Season each salmon filet with one teasooon olive oil and one teaspoon seasoning.
Grill each fillet for about four minutes total. For my first batch, I flipped each fillet after about three minutes of cooking and then cooked for an additional minute or so. For my second batch, the pan is much hotter and already charred, so the bottom of the fish can get burnt more quickly-therefore, I flip at about two minutes.
While the salmon is grilling, whisk together the red wine vinegar, honey, and mustard. Immediately after it is grilled, use a pastry brush to glaze both sides of the fish. You can glaze the salmon a few times before serving, but once is fine too.
Keep in mind that if your fish is at all frozen, it will not grill as quickly or evenly- I highly recommend waiting until it is completely thawed to grill. If it is not thawed, I would recommend grilling until the outside is crispy and then baking, covered, until the fish is cooked through.
Drizzle all vegetables with olive oil, and season with freshly ground garlic salt.
Wrap the sweet potatoes, onion, and garlic in silver foil and place them on the top shelf of your grill about one hour before you begin grilling your other veggies. Take them off once they are soft to the touch- they should take about one and a half to two hours, depending on how hot your grill is. Flip them halfway to avoid burning. If you don’t have enough room for them all, you can just put the sweet potatoes up on your shelf in advance and grill the onion and garlic in silver foil over direct heat as you grill your other veggies.

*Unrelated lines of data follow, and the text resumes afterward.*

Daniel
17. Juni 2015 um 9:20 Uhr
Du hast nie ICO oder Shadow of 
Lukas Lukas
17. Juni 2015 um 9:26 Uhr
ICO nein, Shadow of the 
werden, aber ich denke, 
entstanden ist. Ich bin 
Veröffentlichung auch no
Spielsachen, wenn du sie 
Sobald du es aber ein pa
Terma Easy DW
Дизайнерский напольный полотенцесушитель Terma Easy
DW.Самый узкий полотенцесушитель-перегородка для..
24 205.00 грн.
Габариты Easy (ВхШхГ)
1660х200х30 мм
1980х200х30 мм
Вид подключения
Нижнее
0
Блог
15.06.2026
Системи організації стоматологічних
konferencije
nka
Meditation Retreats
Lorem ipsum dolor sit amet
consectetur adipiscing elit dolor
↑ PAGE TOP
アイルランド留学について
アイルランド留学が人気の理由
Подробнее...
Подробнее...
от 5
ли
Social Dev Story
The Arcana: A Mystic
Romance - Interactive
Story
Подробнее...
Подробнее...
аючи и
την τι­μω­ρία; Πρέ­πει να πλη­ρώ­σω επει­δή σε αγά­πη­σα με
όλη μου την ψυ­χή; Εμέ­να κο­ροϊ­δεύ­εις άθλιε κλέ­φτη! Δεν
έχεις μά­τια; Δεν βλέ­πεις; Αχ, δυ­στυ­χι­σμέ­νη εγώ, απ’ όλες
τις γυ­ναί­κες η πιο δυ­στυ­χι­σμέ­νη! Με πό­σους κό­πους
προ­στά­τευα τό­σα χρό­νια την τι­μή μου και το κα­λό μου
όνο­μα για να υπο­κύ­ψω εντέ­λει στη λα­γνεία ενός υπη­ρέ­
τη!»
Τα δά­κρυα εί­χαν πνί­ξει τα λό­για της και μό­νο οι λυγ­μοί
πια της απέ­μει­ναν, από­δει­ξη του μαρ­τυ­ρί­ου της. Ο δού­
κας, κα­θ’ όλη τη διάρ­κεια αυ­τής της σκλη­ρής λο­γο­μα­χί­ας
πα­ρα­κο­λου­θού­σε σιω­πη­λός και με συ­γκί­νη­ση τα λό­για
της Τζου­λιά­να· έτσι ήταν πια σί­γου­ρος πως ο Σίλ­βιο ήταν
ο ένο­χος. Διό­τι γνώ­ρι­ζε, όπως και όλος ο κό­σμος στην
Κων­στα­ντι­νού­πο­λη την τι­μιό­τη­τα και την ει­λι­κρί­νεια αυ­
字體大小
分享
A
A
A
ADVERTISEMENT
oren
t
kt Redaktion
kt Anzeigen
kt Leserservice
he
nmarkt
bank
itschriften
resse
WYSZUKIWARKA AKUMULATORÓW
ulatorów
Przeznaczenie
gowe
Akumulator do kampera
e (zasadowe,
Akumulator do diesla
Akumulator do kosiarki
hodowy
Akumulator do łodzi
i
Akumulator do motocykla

For the peppers, grill about two to three minutes per side, flipping once charred.
For the zucchini, grill about 10 minutes total, flipping once charred.
For the tomatoes, grill about three minutes, or until slightly charred and soft.
For the corn, grill about 15 minutes, continuously turning to prevent burning.
For the plums, grill about three minutes on the first side, then one minute on the second side.
For the peaches, grill about four minutes on the first side, then two minutes on the second side.
For the lemons, grill, cut side down, until charred, about six minutes.
If you’d like to get a little fancy, roll some of the corn in a mixture of teriyaki sauce and honey, then in sesame seeds. I love how this adds another dimension to the grill board, and you can feel free to experiment with other combinations as well. Honey+mustard+pretzel crumbs sounds good to me!
Start from the outer layer of your dish, and arrange your vegetables in a circular motion until you reach the center. You can leave some space empty, because your salmon will be there to cover it. Leave the tomatoes until the end, as those will be used for garnish.
Arrange your salmon on top of the bed of fruits and vegetables, and then garnish with the grilled tomatoes and lemons. I took the tomatoes off of one of my vines and left them on one- but feel free to get creative and do whatever you feel looks best. You can definitely grill other vegetables if you’d like- large tomatoes, carrots, yellow squash, and pineapple would be delicious grilled, too!